Dans le Marmat, tissus urbain et industriel sont plus intimement liés qu'ailleurs. Il n'y a pas de véritables zones industrielles. Ce caractère est beaucoup plus marqué dans les villes portuaires que dans celles de l'intérieur. En effet, à Bolgobol, Dargo Pal, Algarod, l'industrie tend à se concentrer dans les plaines et s'étendre le long des vallées, alors que les habitations grimpent sur les côtes ensoleillées.

Il n'y a rien de tel à Rhages, La ville fut d'abord construite sur une colline rocheuse entre les embouchures de deux rivières, dominant une double plaine où elle s'est étendue. Il y a comme un air d'étrangeté à découvrir partout des ateliers, des ponts métalliques où l'on s'attendrait à voir passer des tramways, quand y circulent des trains de marchandises.

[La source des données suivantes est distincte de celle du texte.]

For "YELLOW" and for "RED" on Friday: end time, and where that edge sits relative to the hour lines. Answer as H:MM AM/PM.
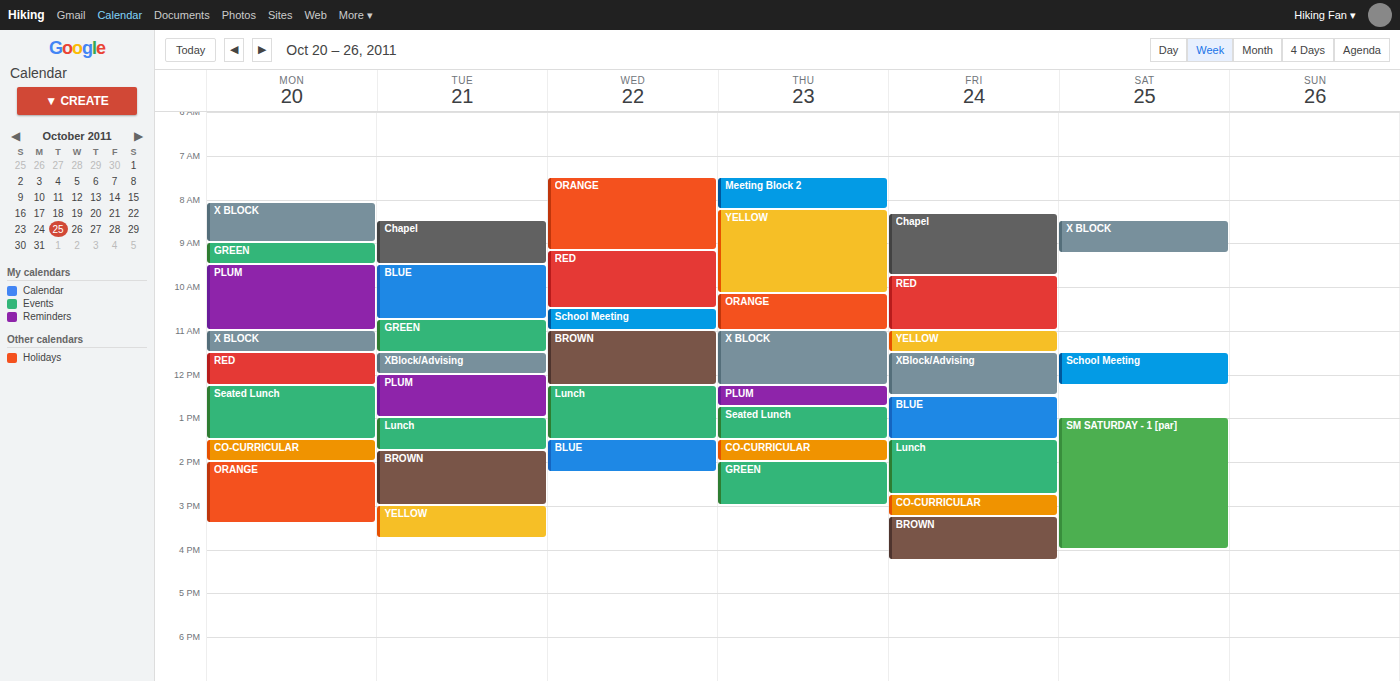
"YELLOW": 11:30 AM, halfway between the 11 AM and 12 PM lines. "RED": 11:00 AM, exactly on the 11 AM line.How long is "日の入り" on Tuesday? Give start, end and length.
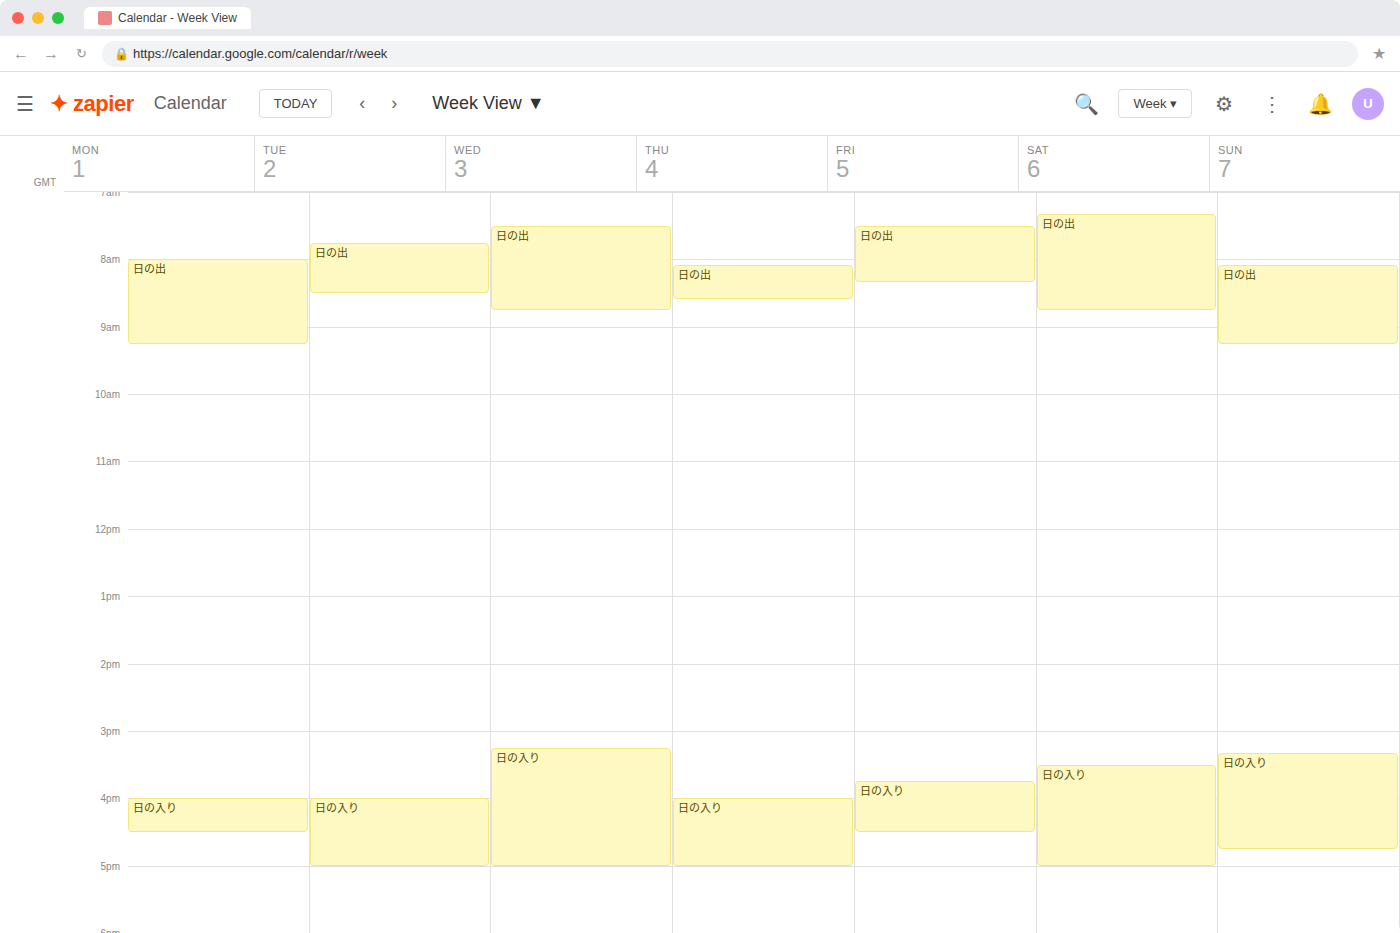
4:00 PM to 5:00 PM, 1 hourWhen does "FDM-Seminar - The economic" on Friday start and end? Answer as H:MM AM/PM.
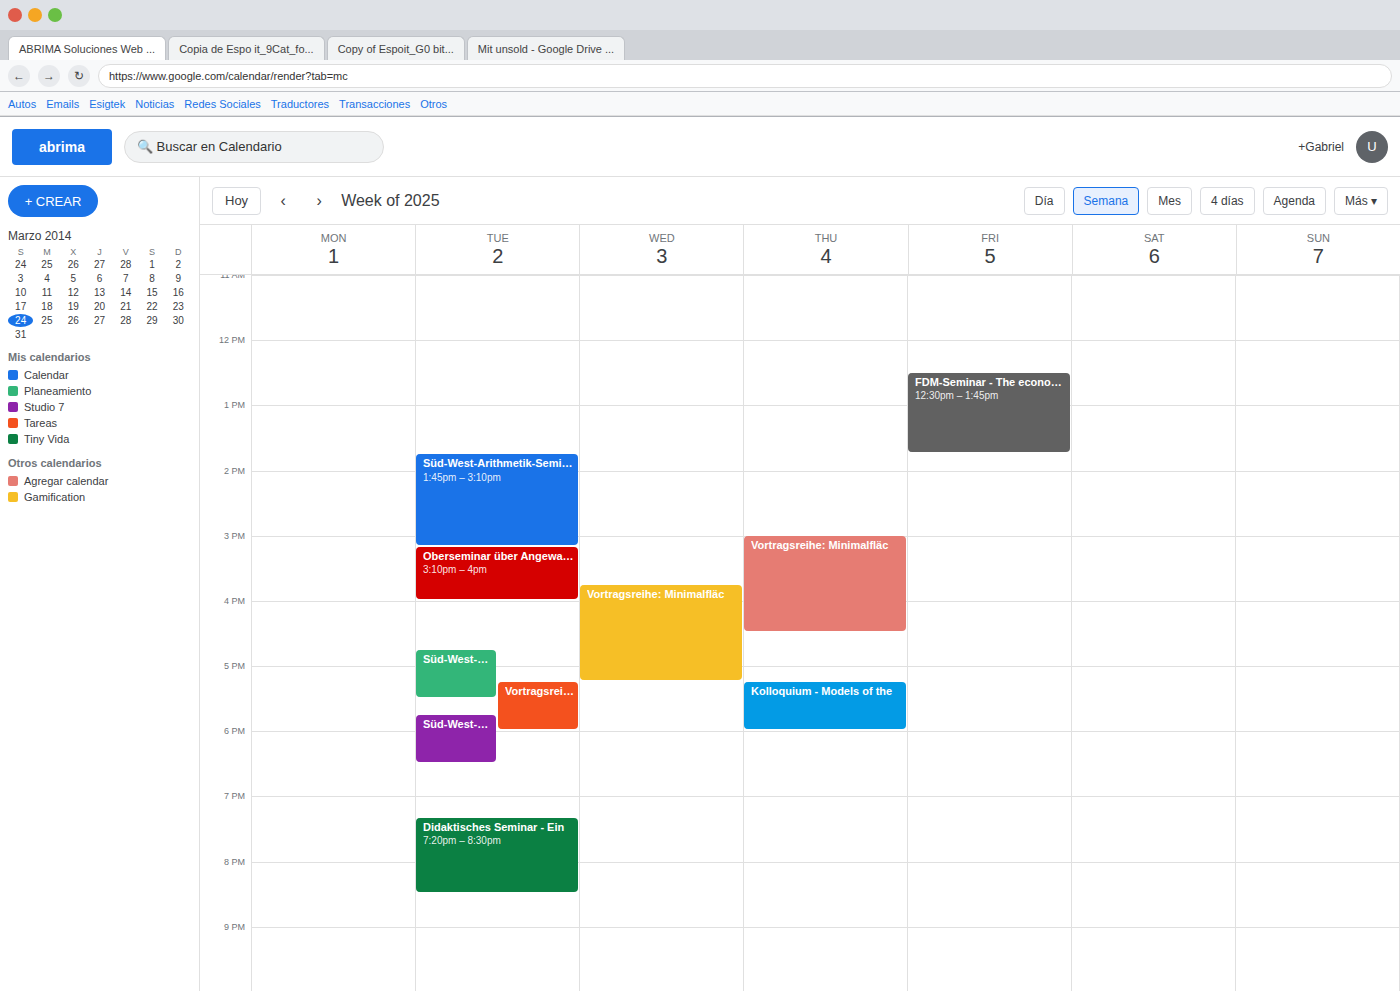
12:30 PM to 1:45 PMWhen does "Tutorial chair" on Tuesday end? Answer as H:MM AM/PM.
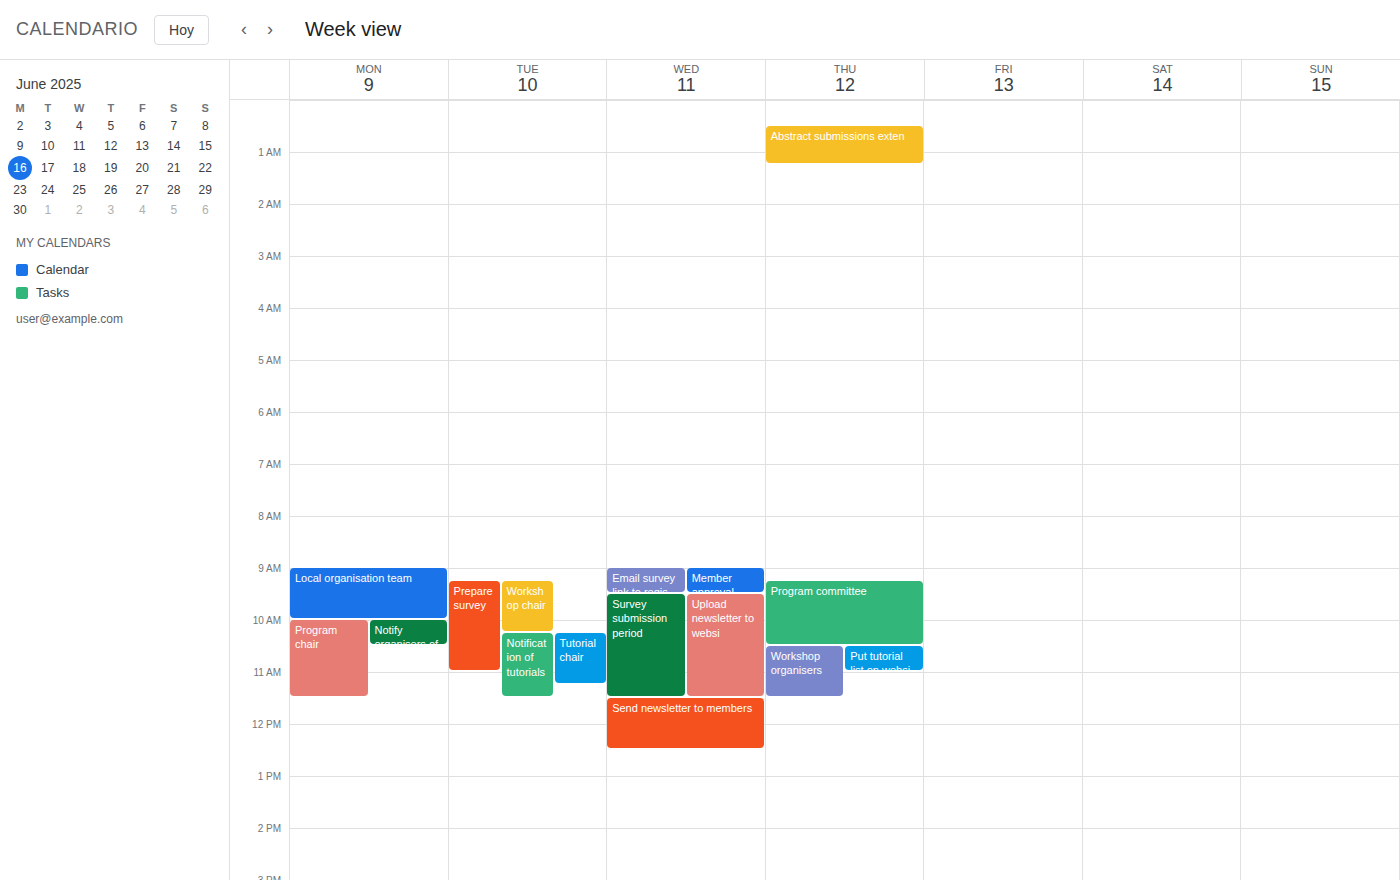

Il est vrai que toutes les villes industrielles du monde étaient encore ainsi pendant une bonne part du siècle dernier. Je ne sais pas exactement quand ni comment on commença à déplacer toutes les fabriques dans la périphérie, en même temps qu'on découpait la vie entre consommation et production. On a même découpé la personne entre un consommateur totalement passif, et un producteur soumis, plus enfermé et surveillé dans son atelier ou son chantier qu'une femme de sultan dans son harem.

Il y a à Rhages une certaine esthétique industrielle. Dans les quartiers neufs, les façades des ateliers rivalisent avec celles des immeubles d'habitation et des grands magasins.

 

À l'hôtel

« Tu ne t'ennuies jamais, » observe Ziddhâ en voyant sur la table la carte que m'a laissé Tania.

— Tu vois bien que je ne m'en suis pas servi puisque je l'ai encore.

— Alors laisse-moi te l'offrir.

— Ça se fait ce genre de choses ici ?

— Pourquoi non ? C'est inconvenant chez toi ?

— Ça paraîtrait plutôt scabreux.

— Alors je n'insiste pas.

Ziddhâ a pris la chambre juste à côté de la mienne. J'ai été choqué lors de mon premier voyage qu'il ne soit pas possible de louer une chambre pour un homme et une femme s'ils ne sont pas légalement mariés. Aujourd'hui, je trouve cela plutôt pratique.